(Items from a dataset)
....................
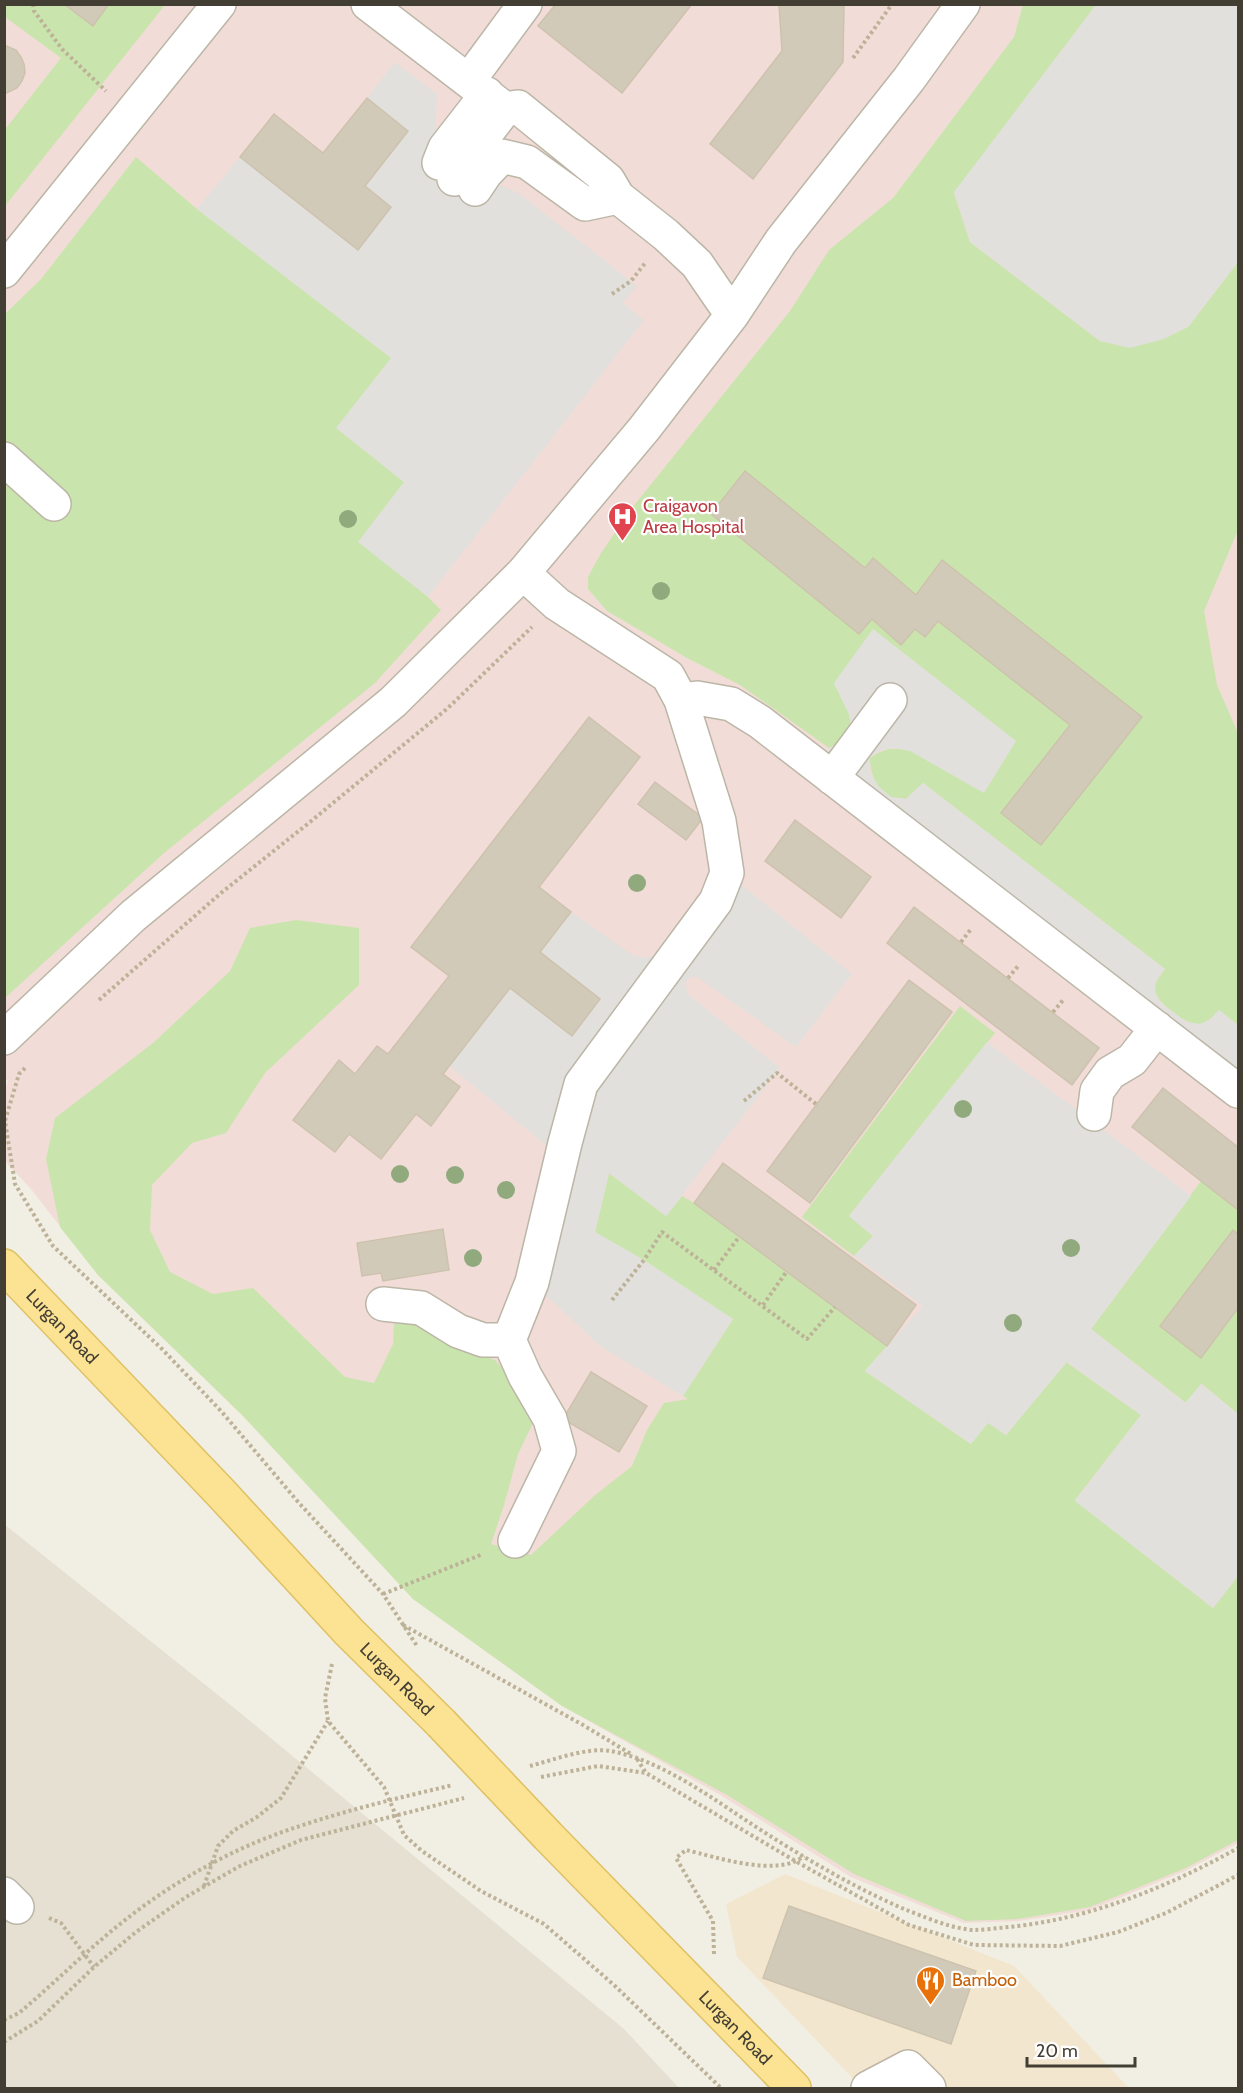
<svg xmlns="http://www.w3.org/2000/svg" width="1243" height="2093" viewBox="0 0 1243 2093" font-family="Cabin,sans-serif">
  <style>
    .residential { fill: #e5e0d2 }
    .commercial { fill: #f3e6ce }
    .medical { fill: #f2dcd7 }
    .green { fill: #c9e5ad }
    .parking { fill: #e2e0dc }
    .building { fill: #d2cab9; stroke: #cdc2ad; stroke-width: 1.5 }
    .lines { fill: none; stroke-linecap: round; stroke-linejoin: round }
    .minor-casing { stroke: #bcb6a7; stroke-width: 36 }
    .major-casing { stroke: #dfc163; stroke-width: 36 }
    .path { stroke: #bdb298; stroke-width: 4; stroke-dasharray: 3 3; stroke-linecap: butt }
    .minor { stroke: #fff; stroke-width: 33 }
    .major { stroke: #fbe393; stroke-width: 33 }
    .major-bridge-casing { stroke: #dfc163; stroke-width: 36; stroke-linecap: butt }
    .major-bridge { stroke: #fbe393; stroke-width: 33 }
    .tree { fill: #90aa7d }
    .labels { text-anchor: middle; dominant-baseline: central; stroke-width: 4.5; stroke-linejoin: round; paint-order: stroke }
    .health-label { font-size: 18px; fill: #be3a42; stroke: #fff; text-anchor: start }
    .street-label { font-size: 18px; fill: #433e34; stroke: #fff }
    .food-label { font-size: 18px; fill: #c56008; stroke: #fff; text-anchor: start }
  </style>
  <rect width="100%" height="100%" fill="#f1eee3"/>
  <path class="residential" d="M4 1524 233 1707 624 2029 679 2088H5Z"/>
  <path class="commercial" d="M785 1874 1014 1966 1129 2088H862L737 1957 726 1904Z"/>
  <path class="medical" d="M5 5H1238V1843L1185 1871 1090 1910 1018 1921 964 1923 851 1877 722 1796 562 1706 413 1599 243 1416 98 1275 31 1189 5 1161V1087L8 1081 5 1078Z"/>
  <path class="green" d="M5 5H64L93 26 109 5H165L5 206 4 126 7 127 61 58 5 17Z
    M1023 5H1096L954 193 970 242 1100 341 1130 347 1188 327 1238 262V530L1204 611 1217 685 1238 733V1025L1219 1010C1214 1016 1207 1023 1199 1024 1186 1025 1157 1004 1155 990 1154 982 1160 976 1165 969L923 783 906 799C902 798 895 798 891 797 876 790 870 773 870 758 884 748 894 747 910 751L834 683 849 714 852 730 843 742 829 748 740 685 687 658 607 611 588 589V577L601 553 632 508 790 311 829 250 893 198 1014 37Z
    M136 157 197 209 392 358 337 428 404 482 428 597 441 610 375 683 164 853 5 998V314L41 279Z
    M296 920 359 928V985L265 1073 226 1133 192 1143 152 1185 150 1230 170 1272 213 1294 253 1288 345 1377 374 1383 393 1344 394 1324 423 1321 448 1342 495 1360 520 1388 533 1423 518 1454 504 1505 491 1544 531 1555 594 1496 632 1466 647 1430 664 1403 688 1399 683 1396 733 1319 595 1232 609 1173 666 1216 682 1196 694 1203 887 1346 865 1371 971 1444 988 1422 1006 1435 1066 1362 1141 1415 1075 1500 1213 1608 1238 1576V1840L1186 1868 1090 1907 1018 1919 966 1921 854 1874 727 1795 562 1706 413 1599 243 1416 98 1275 60 1227 46 1159 55 1118 153 1043 230 971 250 928Z
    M960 1006 995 1033 849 1216 873 1236 854 1256 802 1217Z
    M1201 1181 1238 1210V1414L1202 1384 1186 1403 1091 1329Z"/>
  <path class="parking" d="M1096 5H1238V262L1188 327 1164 339 1130 348 1100 341 970 242 954 192Z
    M395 62 437 94 435 141 489 180 520 194 637 286 623 303 644 320 428 597 358 542 404 482 336 428 391 358 197 209 240 157 358 250 391 207 365 186 408 131 367 98Z
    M873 629 1016 741 984 793 910 751 896 748 881 750 870 758V772L878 786 891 797 906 799 923 783 1165 969 1156 981 1155 991 1159 1001 1186 1022 1200 1024 1211 1019 1219 1010 1238 1025V1108L814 772 829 748 843 742 852 730 849 714 834 683Z
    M712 861 852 974 796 1047 697 977H691L686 981V988L689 995 780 1068 666 1216 609 1173 595 1232 644 1260 733 1319 683 1396 601 1347 532 1282 547 1146 449 1066 510 988 572 1035 600 999 540 952 571 912 633 955 644 958 657 955 670 945 710 880Z
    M987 1042 1191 1196 1091 1329 1185 1403 1201 1384 1238 1414V1576L1213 1608 1075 1501 1141 1415 1067 1362 1006 1435 988 1423 971 1444 865 1371 923 1306 854 1256 873 1236 849 1216Z"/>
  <path class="building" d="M64 4H109L93 26Z
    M556 4H692L622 93 538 26Z
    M779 4H844L843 62 753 179 710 144 782 51Z
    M4 45 16 50 21 57 24 64 25 73 22 81 17 88 4 94Z
    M367 98 408 131 365 186 391 207 358 250 240 157 274 114 323 153Z
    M745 471 865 568 873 558 916 595 942 560 1142 717 1041 845 1001 813 1070 725 938 621 925 637 915 629 901 645 872 619 859 634 711 514Z
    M589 717 640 757 539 887 571 912 540 952 600 999 572 1036 510 988 443 1074 460 1087 431 1126 416 1114 381 1159 349 1134 335 1152 293 1120 339 1060 355 1074 377 1046 388 1054 449 976 411 947Z
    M655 782 703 818 686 840 638 804Z
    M795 820 871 877 841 918 765 861Z
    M914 907 1099 1048 1072 1085 887 943Z
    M909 980 952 1012 810 1203 767 1171Z
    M1163 1088 1238 1147V1210L1132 1127Z
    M723 1163 916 1305 887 1346 694 1203Z
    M443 1229 449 1270 383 1281 381 1273 362 1276 357 1243Z
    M1233 1230 1238 1234V1308L1201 1358 1160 1326Z
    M591 1372 647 1406 619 1452 563 1419Z
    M789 1906 976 1971 951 2044 763 1978Z"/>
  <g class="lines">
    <defs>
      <path id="minor" d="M368 4 505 109 518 107 608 180 618 197 666 235 697 264 732 315
        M469 80 525 4
        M439 163 445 148 487 94
        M454 179 464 162 505 109
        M475 189 485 174 502 156 527 162 585 204 618 197
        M4 271 219 4
        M4 459 54 504
        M681 700 697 698 731 704 760 722 1238 1091
        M832 778 890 700
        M4 1038 133 916 393 702 523 573 644 429 732 315 781 241 909 79 963 4
        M1094 1114 1097 1091 1110 1073 1132 1060 1157 1028
        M383 1304 421 1308 458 1331 483 1340H509L525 1376 550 1419 559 1451 515 1541
        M509 1340 532 1282 565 1143 581 1084 716 901 727 873 719 821 681 700 668 676 557 604 523 573
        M4 1894 17 1907
        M868 2088 908 2067 929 2088"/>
      <g id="major">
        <path id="s1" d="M4 1266 221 1493 349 1632 441 1723"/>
        <path id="s2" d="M548 1836 794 2088"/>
      </g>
    </defs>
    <use href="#minor" class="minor-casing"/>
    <use href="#major" class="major-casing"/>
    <path class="path" d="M33 4 34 11 62 49 106 91
      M853 58 890 7V4
      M612 294 631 281 646 262
      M961 942 971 929
      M1008 978 1019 965
      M99 1000 221 893 310 822 448 708 532 627
      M1053 1012 1064 999
      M25 1068 19 1074 5 1121 15 1184 53 1246 162 1349 221 1411 299 1503 383 1594 417 1646
      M744 1101 777 1073 816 1104
      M714 1270 739 1237
      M612 1300 644 1260 662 1232 807 1339 835 1307
      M763 1305 787 1271
      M383 1594 483 1554
      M403 1625 583 1725 631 1754
      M332 1664 325 1698 328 1721 384 1787 404 1835 422 1851 481 1891 544 1924 614 1985 721 2088
      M637 1759 646 1773
      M530 1766C553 1760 587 1747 610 1751 659 1759 712 1798 753 1825 801 1856 851 1886 904 1909 925 1917 949 1928 973 1930 984 1930 997 1928 1009 1927 1090 1919 1168 1887 1238 1848
      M541 1777 598 1766 646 1773 797 1862 909 1925 974 1945 1060 1946 1118 1932 1166 1913 1238 1875
      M204 1886 218 1846 233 1831 257 1817 281 1798 328 1721
      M49 1918 61 1923 94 1967
      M714 1954 713 1921 676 1858 686 1850C716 1857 778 1878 804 1856
      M4 2020 19 2013C56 1982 91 1946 129 1917 171 1884 227 1852 277 1834 334 1813 394 1799 453 1785
      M4 2042 38 2021 94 1967 136 1932 186 1897 240 1866 301 1840 464 1798"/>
    <use href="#minor" class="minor"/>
    <use href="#major" class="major"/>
    <defs>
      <path id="major-bridge" d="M441 1723 548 1836"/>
    </defs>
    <use href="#major-bridge" class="major-bridge-casing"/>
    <use href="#major-bridge" class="major-bridge"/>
  </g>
  <g class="tree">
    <circle cx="348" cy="519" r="9"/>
    <circle cx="661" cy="591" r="9"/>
    <circle cx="637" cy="883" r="9"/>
    <circle cx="963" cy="1109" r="9"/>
    <circle cx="400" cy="1174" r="9"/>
    <circle cx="455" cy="1175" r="9"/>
    <circle cx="506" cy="1190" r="9"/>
    <circle cx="1071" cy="1248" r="9"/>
    <circle cx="473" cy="1258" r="9"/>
    <circle cx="1013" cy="1323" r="9"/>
  </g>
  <defs>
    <symbol id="hospital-pin" viewBox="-11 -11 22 30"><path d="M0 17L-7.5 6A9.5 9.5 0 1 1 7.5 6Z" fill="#e0444e" stroke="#fff"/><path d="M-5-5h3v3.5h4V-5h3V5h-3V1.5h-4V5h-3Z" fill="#fff"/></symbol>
    <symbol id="restaurant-pin" viewBox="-11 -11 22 30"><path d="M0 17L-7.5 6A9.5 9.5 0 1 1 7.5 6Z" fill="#e8710a" stroke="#fff"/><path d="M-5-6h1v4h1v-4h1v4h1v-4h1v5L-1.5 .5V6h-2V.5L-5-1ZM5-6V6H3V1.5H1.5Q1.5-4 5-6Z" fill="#fff"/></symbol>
  </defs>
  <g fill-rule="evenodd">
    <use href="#hospital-pin" x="606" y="500" width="33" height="45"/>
    <use href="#restaurant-pin" x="914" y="1964" width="33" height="45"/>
  </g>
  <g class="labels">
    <g class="health-label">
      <text x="643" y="506">Craigavon<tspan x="643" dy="21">Area Hospital</tspan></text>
    </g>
    <g class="street-label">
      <text stroke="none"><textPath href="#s1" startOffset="84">Lurgan Road</textPath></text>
      <text stroke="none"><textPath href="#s1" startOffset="570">Lurgan Road</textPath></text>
      <text stroke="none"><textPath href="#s2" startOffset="268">Lurgan Road</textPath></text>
    </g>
    <g class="food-label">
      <text x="952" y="1980">Bamboo</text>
    </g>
  </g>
  <rect width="1243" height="2093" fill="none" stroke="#433e34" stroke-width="12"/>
  <path d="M1027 2057v9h108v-9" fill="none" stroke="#433e34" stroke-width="3"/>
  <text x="1036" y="2057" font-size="18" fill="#433e34" stroke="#ffffff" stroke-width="4.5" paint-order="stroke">20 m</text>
</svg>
....................
### WHAT TO WORK ON
Every line that holds the string "lines" must be copied from the records above.

### TASK RESPONSE
    .lines { fill: none; stroke-linecap: round; stroke-linejoin: round }
  <g class="lines">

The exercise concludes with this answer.